> **Work task 1**: In the article about the mall owner's letter to Los Angeles County, who signed the letter sent to the Board of Supervisors?
> **Work task 2**: Continue the article about the mall owner's appeal to reopen indoor malls, beginning after its final sentence.

> **Supplied text**:
Mall owner asks county to allow reopenings

Wave Wire Services

LOS ANGELES — One day after a group of business owners filed a federal lawsuit against Los Angeles County, challenging its COVID-19-related closure of Del Amo Fashion Center, the largest operator of indoor malls in the region pressed for the reopening of its shopping centers for the sake of store owners, employees and tax revenue.

In a letter to the Los Angeles County Board of Supervisors, Unibail-Rodamco-Westfield writes that the county’s treatment of indoor malls “appears to be arbitrary and based on the misconception that these facilities are less safe than functionally equivalent big box retailers that have been allowed to operate throughout the pandemic.”

Westfield — which operates malls in Century City, Culver City, Sherman Oaks, Valencia, Canoga Park and Arcadia — argues that indoor malls are safer than other retailers.

“They have significantly larger interior pavilion space, easily separated entrances and exits, as well as extensive security infrastructure; all of which allows indoor malls to maintain separation among guests that is not possible at the average grocery store or big box retailer,” according to the letter signed by Jean-Marie Tritant, the company’s president for United States operations.

> **Material supplied**:
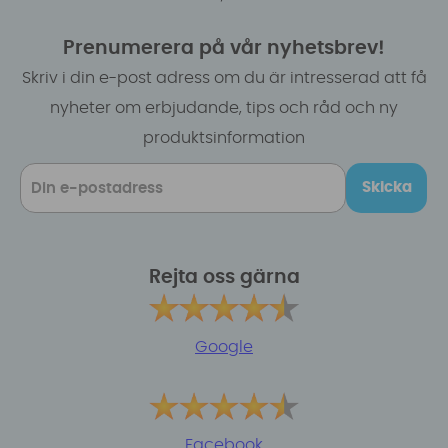
Prenumerera på vår nyhetsbrev!
Skriv i din e-post adress om du är intresserad att få
nyheter om erbjudande, tips och råd och ny
produktsinformation
Skicka
Rejta oss gärna
Google
Facebook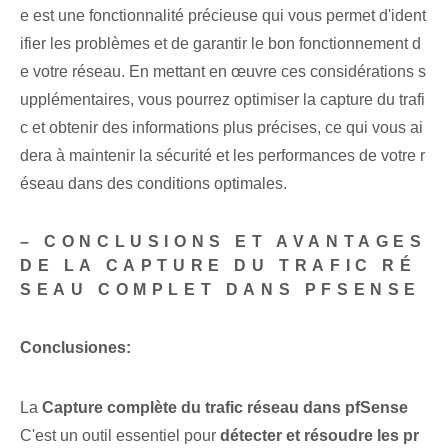
e est une fonctionnalité précieuse qui vous permet d'ident
ifier les problèmes et de garantir le bon fonctionnement d
e votre réseau. En mettant en œuvre ces considérations s
upplémentaires, vous pourrez optimiser la capture du trafi
c et obtenir des informations plus précises, ce qui vous ai
dera à maintenir la sécurité et les performances de votre r
éseau dans des conditions optimales.
– CONCLUSIONS ET AVANTAGES
DE LA CAPTURE DU TRAFIC RÉ
SEAU COMPLET DANS PFSENSE
Conclusiones:
La
Capture complète du trafic réseau dans pfSense
C'est un outil essentiel pour
détecter et résoudre les pr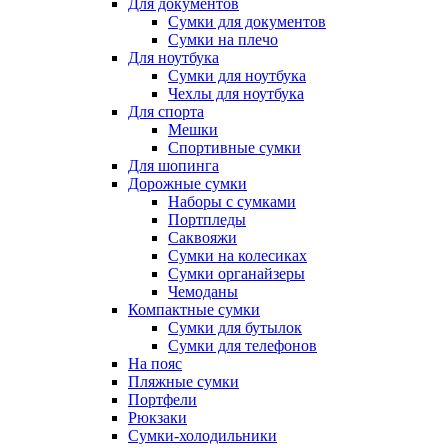
Для документов
Сумки для документов
Сумки на плечо
Для ноутбука
Сумки для ноутбука
Чехлы для ноутбука
Для спорта
Мешки
Спортивные сумки
Для шопинга
Дорожные сумки
Наборы с сумками
Портпледы
Саквояжи
Сумки на колесиках
Сумки органайзеры
Чемоданы
Компактные сумки
Сумки для бутылок
Сумки для телефонов
На пояс
Пляжные сумки
Портфели
Рюкзаки
Сумки-холодильники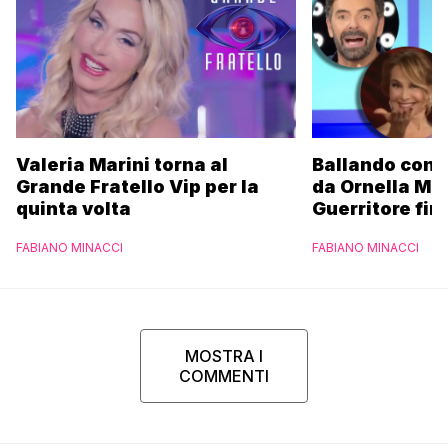
Valeria Marini torna al
Ballando con l
Grande Fratello Vip per la
da Ornella Mu
quinta volta
Guerritore fino
Francesca Fial
FABIANO MINACCI
FABIANO MINACCI
l’esclusiva di
Parpiglia
MOSTRA I
COMMENTI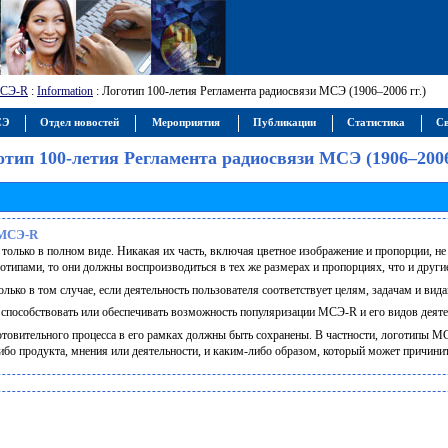
СЭ-R
:
Information
: Логотип 100-летия Регламента радиосвязи МСЭ (1906–2006 гг.)
СЭ
Отдел новостей
Мероприятия
Публикации
Статистика
Св
отип 100-летия Регламента радиосвязи МСЭ (1906–2006 
 МСЭ-R
лько в полном виде. Никакая их часть, включая цветное изображение и пропорции, не
типами, то они должны воспроизводиться в тех же размерах и пропорциях, что и други
ько в том случае, если деятельность пользователя соответствует целям, задачам и ви
пособствовать или обеспечивать возможность популяризации МСЭ-R и его видов деяте
отовительного процесса в его рамках должны быть сохранены. В частности, логотипы М
о продукта, мнения или деятельности, и каким-либо образом, который может причинит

> **Exercise output 1**: Jean-Marie Tritant, the company's president for United States operations, signed the letter.

> **Exercise output 2**:
There is no doubt that indoor malls are as safe, if not safer, than hair salons, which the county has seen fit to allow to operate while refusing indoor malls the same right.”

The letter comes a day after the county was hit with a proposed class action suit filed Sept. 10 in federal court challenging its COVID-19-related closure of Del Amo Fashion Center in Torrance and other indoor malls.

The decision not to allow indoor malls to open in Los Angeles County appears unfair since the malls are open and operating safely elsewhere in the state, the complaint contends.

However, indoor shopping centers and their interior retailers in the county “uniquely remain closed, and many of their employees … remain out of work — without any explanation or any scientific support,” the complaint alleges.

According to attorneys for plaintiffs Del Amo Fashion Center Operating Co. LLC and retailer Rivas Sports Inc., no evidence shows that indoor malls pose a greater risk of spreading COVID-19 than other retailers, including hair salons and barbershops, which the county has allowed to reopen.

The county’s Department of Public Health declined to comment on the pending litigation, but stated that it continues to apply science and state health guidelines as signposts to reopenings.

From the onset of the pandemic, Los Angeles County has been intensely committed to protecting the health and safety of its residents through an unprecedented crisis using science and data and responding in real time to a deadly and previously unknown virus that has tragically claimed thousands of lives and upended life for millions of people — not just in Los Angeles County but across the nation and around the world,” according to the county’s statement.

The retailers allege that their due process rights are being violated because they have been allowed no way to challenge what they say is the “lack of any rational basis for the county order.”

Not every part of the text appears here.